Will be flying into Milan Italy and then have 5 days before leaving on a cruise from Venice. Am interested in exploring the Tuscany region, visiting some wineries. Also have Pisa and Lucca on my list.  Anyone have any suggestions on a central town to stay in and any specific lodging, restaurant, or places to visit suggestions.


----------



## Passepartout (Apr 11, 2014)

Siena or San Gimignano. Or if you are an art buff, Florence is a must-see. For religious pilgrims, it's hard to beat Assissi. It's a very popular area and there are hundreds of lodgings and thousands of restaurants. Have you leafed through the guidebooks like Lonely Planet, or Rick Steves? What appeals to you? Is 2 star OK or do you want 5 star US Hotel chain? How do you feel about Agritourismo? That's working farm stays. We have stayed in Pisa a block or so from the train station, and a re-done 17th century priory across the street from the Bargello in Firenze. Hint: In Milan, schedule in advance an 'audience' with Da Vinci's 'Last Supper'. Only about 20 people are allowed in through air-locks to dehumidify them every 15 minutes. You have to have advance reservations. http://www.lastsuppertickets.com/ It's only a couple of blocks from the downtown train station. We were able to do it between flights at Malpensa airport.


----------



## dsmrp (Apr 11, 2014)

I'm interested in others responses, as I'm going to Assisi and Florence in August.  I've read/heard good things about Montepulciano, especially for their wine.  San Gimignano and Cortona are reputedly pretty touristy.

If you're flying in to Milan, you might want to consider going up to Lake Como area, e.g.

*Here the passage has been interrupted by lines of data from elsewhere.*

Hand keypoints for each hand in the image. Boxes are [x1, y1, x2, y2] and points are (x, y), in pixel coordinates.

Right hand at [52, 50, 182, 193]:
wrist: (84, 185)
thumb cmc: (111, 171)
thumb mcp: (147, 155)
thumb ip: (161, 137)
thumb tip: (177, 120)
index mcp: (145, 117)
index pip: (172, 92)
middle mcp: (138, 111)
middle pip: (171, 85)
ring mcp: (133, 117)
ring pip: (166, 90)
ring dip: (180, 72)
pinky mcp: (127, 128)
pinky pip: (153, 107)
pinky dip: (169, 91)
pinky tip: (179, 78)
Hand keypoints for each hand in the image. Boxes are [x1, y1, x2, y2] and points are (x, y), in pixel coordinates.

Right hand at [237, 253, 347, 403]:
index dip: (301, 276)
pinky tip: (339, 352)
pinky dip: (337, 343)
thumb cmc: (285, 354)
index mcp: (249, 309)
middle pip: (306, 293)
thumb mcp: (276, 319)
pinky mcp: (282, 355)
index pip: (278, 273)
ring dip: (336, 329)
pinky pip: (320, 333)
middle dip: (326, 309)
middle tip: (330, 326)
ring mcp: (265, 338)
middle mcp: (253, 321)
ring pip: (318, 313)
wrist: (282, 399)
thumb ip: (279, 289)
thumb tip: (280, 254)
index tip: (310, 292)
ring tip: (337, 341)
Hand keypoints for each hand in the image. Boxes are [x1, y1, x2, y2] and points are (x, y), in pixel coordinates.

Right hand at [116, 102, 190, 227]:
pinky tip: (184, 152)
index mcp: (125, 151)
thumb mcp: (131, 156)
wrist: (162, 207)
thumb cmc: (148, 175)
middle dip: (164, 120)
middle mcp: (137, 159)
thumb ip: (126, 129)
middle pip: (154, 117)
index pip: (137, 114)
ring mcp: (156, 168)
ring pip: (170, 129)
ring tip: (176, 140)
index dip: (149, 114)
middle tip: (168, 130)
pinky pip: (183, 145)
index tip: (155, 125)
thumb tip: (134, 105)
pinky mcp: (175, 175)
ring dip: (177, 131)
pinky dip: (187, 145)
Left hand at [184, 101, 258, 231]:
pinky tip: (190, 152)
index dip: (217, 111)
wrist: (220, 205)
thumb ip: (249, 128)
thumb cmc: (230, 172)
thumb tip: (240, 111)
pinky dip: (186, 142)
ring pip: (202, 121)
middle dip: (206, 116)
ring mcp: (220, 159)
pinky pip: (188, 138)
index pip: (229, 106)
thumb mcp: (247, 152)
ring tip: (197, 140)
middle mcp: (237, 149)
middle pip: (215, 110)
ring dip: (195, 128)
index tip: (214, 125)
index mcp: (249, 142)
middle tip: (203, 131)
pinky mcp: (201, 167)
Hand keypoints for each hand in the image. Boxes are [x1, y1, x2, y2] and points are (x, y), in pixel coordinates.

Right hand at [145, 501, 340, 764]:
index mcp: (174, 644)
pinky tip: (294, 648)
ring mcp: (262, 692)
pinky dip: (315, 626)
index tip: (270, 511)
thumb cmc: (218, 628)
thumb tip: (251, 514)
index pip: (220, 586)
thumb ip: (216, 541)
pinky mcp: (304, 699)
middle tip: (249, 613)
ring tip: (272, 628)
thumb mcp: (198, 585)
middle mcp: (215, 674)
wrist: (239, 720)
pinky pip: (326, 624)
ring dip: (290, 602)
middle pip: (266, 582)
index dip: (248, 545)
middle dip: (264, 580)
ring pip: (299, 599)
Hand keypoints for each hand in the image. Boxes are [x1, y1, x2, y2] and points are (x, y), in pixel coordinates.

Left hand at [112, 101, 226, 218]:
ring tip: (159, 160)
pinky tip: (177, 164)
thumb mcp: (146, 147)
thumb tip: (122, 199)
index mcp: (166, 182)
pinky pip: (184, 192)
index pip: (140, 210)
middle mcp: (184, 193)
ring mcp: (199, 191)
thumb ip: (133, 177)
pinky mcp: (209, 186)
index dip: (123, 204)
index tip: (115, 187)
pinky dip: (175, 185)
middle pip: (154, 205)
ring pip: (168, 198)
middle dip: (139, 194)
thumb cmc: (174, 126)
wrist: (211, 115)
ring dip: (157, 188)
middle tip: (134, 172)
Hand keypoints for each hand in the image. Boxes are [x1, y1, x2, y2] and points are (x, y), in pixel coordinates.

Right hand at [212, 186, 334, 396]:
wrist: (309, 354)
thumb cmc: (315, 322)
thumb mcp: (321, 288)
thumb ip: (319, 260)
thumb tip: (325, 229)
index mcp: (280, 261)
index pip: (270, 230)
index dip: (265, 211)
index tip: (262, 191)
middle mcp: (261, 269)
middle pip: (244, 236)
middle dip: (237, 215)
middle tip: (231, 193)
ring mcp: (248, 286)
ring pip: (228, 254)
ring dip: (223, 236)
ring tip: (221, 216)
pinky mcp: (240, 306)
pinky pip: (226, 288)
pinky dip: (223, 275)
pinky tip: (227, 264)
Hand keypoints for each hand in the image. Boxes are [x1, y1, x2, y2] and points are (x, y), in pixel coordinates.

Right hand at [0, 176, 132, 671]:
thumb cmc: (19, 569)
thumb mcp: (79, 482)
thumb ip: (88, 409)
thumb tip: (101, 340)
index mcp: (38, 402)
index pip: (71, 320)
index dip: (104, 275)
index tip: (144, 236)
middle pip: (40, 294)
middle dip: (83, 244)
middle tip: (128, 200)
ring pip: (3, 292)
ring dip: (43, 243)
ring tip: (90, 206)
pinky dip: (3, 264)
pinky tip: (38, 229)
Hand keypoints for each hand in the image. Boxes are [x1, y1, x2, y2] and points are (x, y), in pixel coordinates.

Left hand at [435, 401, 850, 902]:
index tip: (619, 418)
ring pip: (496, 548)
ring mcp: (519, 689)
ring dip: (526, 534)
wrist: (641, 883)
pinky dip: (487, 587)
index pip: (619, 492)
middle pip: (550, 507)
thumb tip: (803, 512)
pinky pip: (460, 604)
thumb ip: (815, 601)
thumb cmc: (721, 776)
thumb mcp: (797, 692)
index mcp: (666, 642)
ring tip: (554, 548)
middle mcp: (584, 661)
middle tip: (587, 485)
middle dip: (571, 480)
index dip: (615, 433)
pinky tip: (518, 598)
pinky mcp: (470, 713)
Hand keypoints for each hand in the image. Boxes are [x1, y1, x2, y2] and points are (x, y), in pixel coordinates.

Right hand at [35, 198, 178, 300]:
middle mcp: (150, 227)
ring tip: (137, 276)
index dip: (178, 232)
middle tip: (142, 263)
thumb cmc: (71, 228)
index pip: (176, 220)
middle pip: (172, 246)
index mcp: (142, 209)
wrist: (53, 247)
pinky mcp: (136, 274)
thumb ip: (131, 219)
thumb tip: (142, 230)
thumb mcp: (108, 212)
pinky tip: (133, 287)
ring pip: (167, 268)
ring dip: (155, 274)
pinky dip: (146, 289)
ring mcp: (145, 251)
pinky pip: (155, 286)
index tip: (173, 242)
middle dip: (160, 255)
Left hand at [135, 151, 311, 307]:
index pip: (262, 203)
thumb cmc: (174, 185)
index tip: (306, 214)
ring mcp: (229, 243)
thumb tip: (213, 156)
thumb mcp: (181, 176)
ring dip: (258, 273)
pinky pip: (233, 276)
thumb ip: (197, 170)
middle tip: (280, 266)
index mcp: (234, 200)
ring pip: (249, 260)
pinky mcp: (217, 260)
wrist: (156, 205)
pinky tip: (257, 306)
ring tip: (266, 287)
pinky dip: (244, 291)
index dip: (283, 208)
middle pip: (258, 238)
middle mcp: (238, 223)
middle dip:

Varenna and Bellagio.  I've never been, but a couple of different friends thought it was great, but maybe not for 1st visit to Italy.


----------



## Passepartout (Apr 11, 2014)

There is no such thing as a bad trip to Italy. You can go anywhere and you will think you had the most fantastic trip imaginable. Italy is like that. I would go back, any where, any time. Go into any restaurant. Drink the house vino. Rub elbows with the locals. Know that a coffee costs double when you sit down. Ahhhh, Magnifico!


----------



## thheath (Apr 11, 2014)

I believe you need to narrow your expectations down, considering you only have 5 days in the area.  You could spend 5 days alone in either Florence, Siena or Milan. 

I spent a month in the area 2 years ago with a rental car, staying in a hilltop village near Siena (rented via VRBO).

All I can say is I wouldn't drive in the above cities again for love nor money, OMG.

I would either elect to do Florence and Siena using train and public transportation.

Or the countryside via rental car, San Gimignano, Volerra, Chianti area, etc.

Believe me, in 5 days you can only scratch the surface, it's a large region.

Relax and have fun; I love me some Italy 

PS: Be VERY careful in tourist areas, regarding pick pockets.

I was warned and still got hit at the Vatican.  In the hour it took me to discover and call Chase Bank, they had charged $10K on my CC.


----------



## Quiet Pine (Apr 11, 2014)

A favorite of ours is Greve, in the Chianti district on the road between Florence and Siena. Charming town, plenty to eat and to do, and you're close to other Tuscan spots. Here's a link:
www.chianti.com/greve-in-chianti


----------



## lynne (Apr 11, 2014)

Montepulciano is a favorite of ours.  Great hill town with good food, wine and aged vinegars.  Of course, you can say that about almost any town in Tuscany.  If I wasn't already happily settled in Hawaii, Tuscany, Italy would be my choice to live.


----------



## ouaifer (Apr 14, 2014)

_We were there for 2 weeks, staying at a Timeshare for one week and then rented an adorable stone house in the Village of Civitella Marittima, Toscana, Italy!  What an amazing place perched on a hillside...views to die for!  Casina di Rosa, http://www.casinadirosa.it/ was the best place for exploring...close to Siena, as well....very centrally located....great reviews all over the internet, as well.

If you want photos, message me and I'll forward them along._


----------



## Bill4728 (Apr 14, 2014)

Just back from 10 days in Italy. WOW!

Enjoyed staying in downtown Florence at the westin ( GREAT HOTEL BTW) Do not stay outside of the town center (ie the Hilton- nice hotel but not in town center)

 Since so many places are easy day trips you can do Pisa & Lucca in one day trip, I'd stay again in Florence.


----------